Ōtsuchi Station (大槌駅, Ōtsuchi-eki) is a Sanriku Railway Company station located in Ōtsuchi, Iwate Prefecture, Japan.

==Lines==
Ōtsuchi Station was served by the Rias Line, and was located 48.9 rail kilometers from the terminus of the line at Sakari Station. Formerly, it was served by the Yamada Line.

==Station layout==
Ōtsuchi Station has an island platform connected to the station building.
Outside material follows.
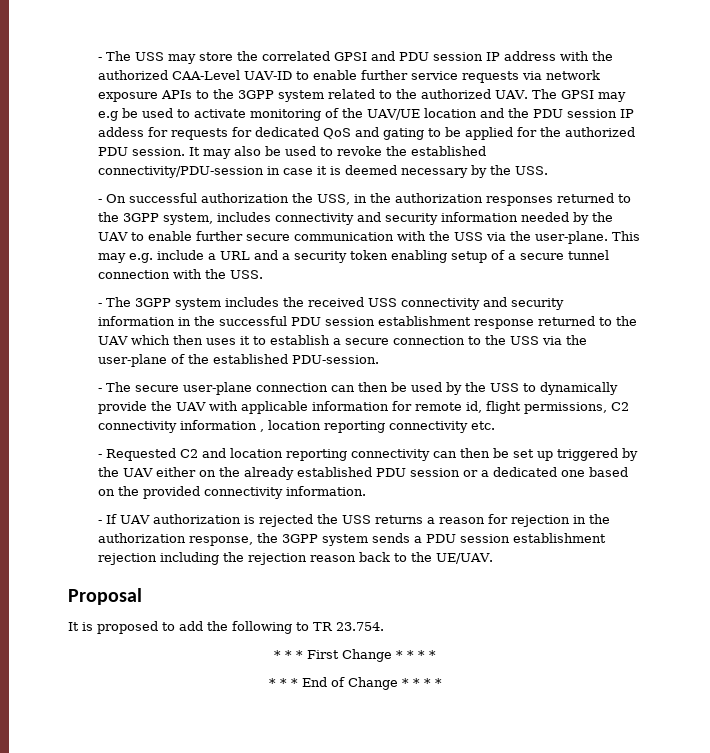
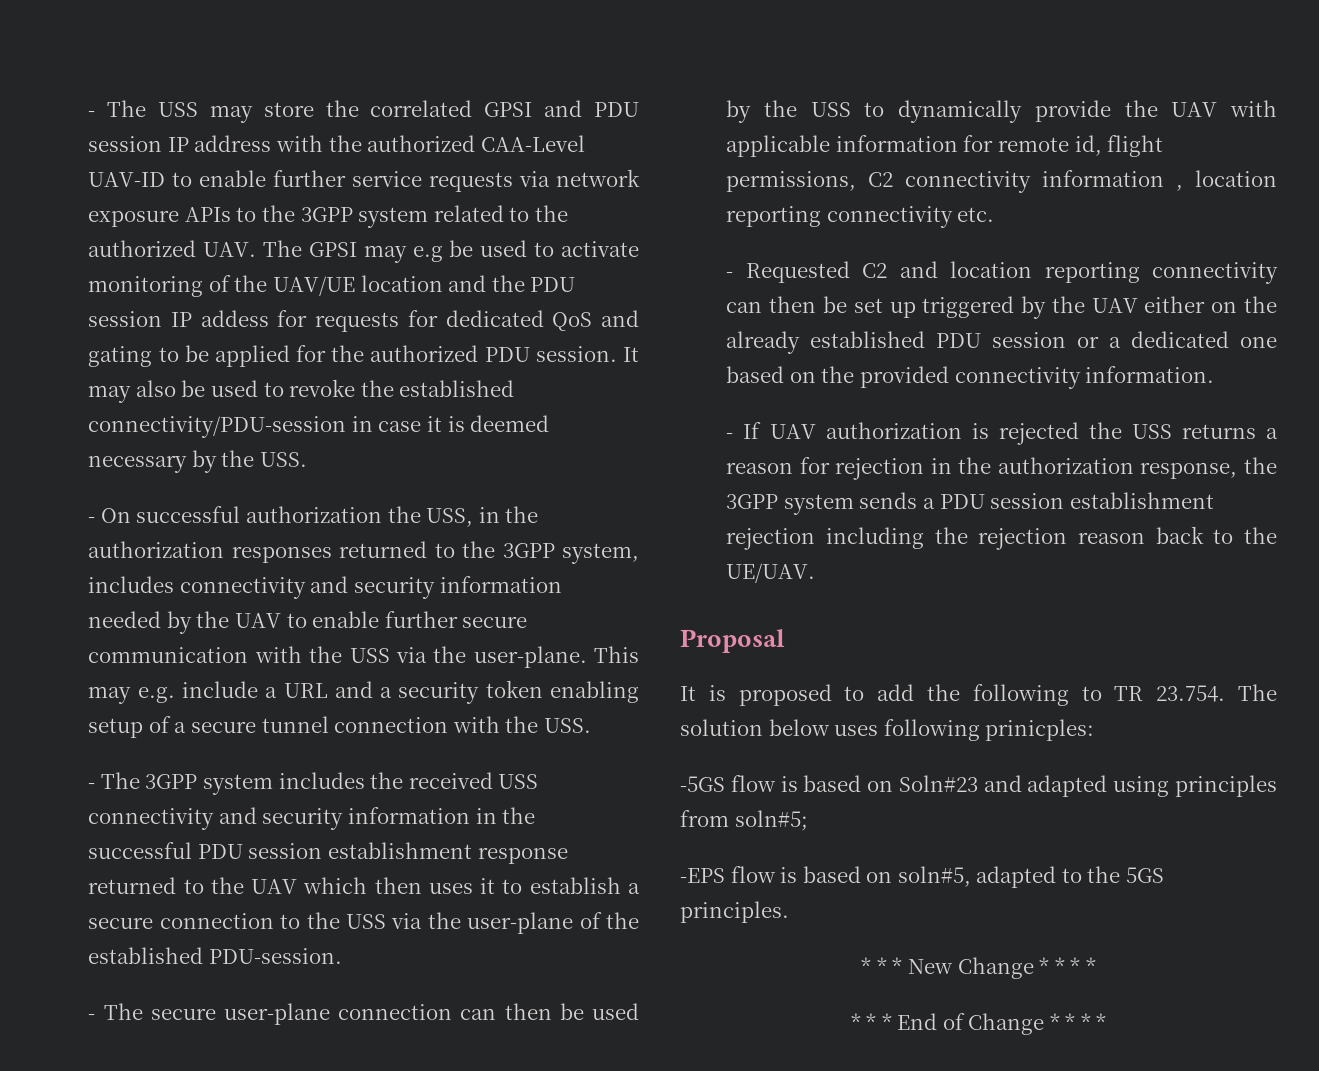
[274,650,339,659] // * * * First -> [1238,684,1277,701] [680,719,1095,741] [680,775,1277,797] [680,810,808,831] [680,866,1164,888] [680,901,789,923] [861,957,953,974] The solution below uses following prinicples: // -5GS flow is based on Soln#23 and adapted using principles from soln#5; // -EPS flow is based on soln#5, adapted to the 5GS principles. // * * * New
Access to the island platform is by means of a level crossing.

===Platforms===

| 1 | ■ Rias Line | for Miyako , and Kuji |
| 2 | ■ Rias Line | for Kamaishi , and Sakari |

==Adjacent stations==

| « |  | Service | » |  |
Rias Line
| Unosumai |  | - | Kirikiri |  |

==History==
Ōtsuchi Station opened on 5 April 1938. The station was absorbed into the JR East network upon the privatization of the Japan National Railways (JNR) on 1 April 1987. The station was destroyed by the 11 March 2011, Tōhoku earthquake and tsunami.

As of 2018, the station have been rebuilt along with the rest of the closed segment of the Yamada Line. It was transferred to the Sanriku Railway upon completion on 23 March 2019. This segment joined up with the Kita-Rias Line on one side and the Minami-Rias Line on the other, which together constitutes the entire Rias Line. Accordingly, this station became an intermediate station of Rias Line.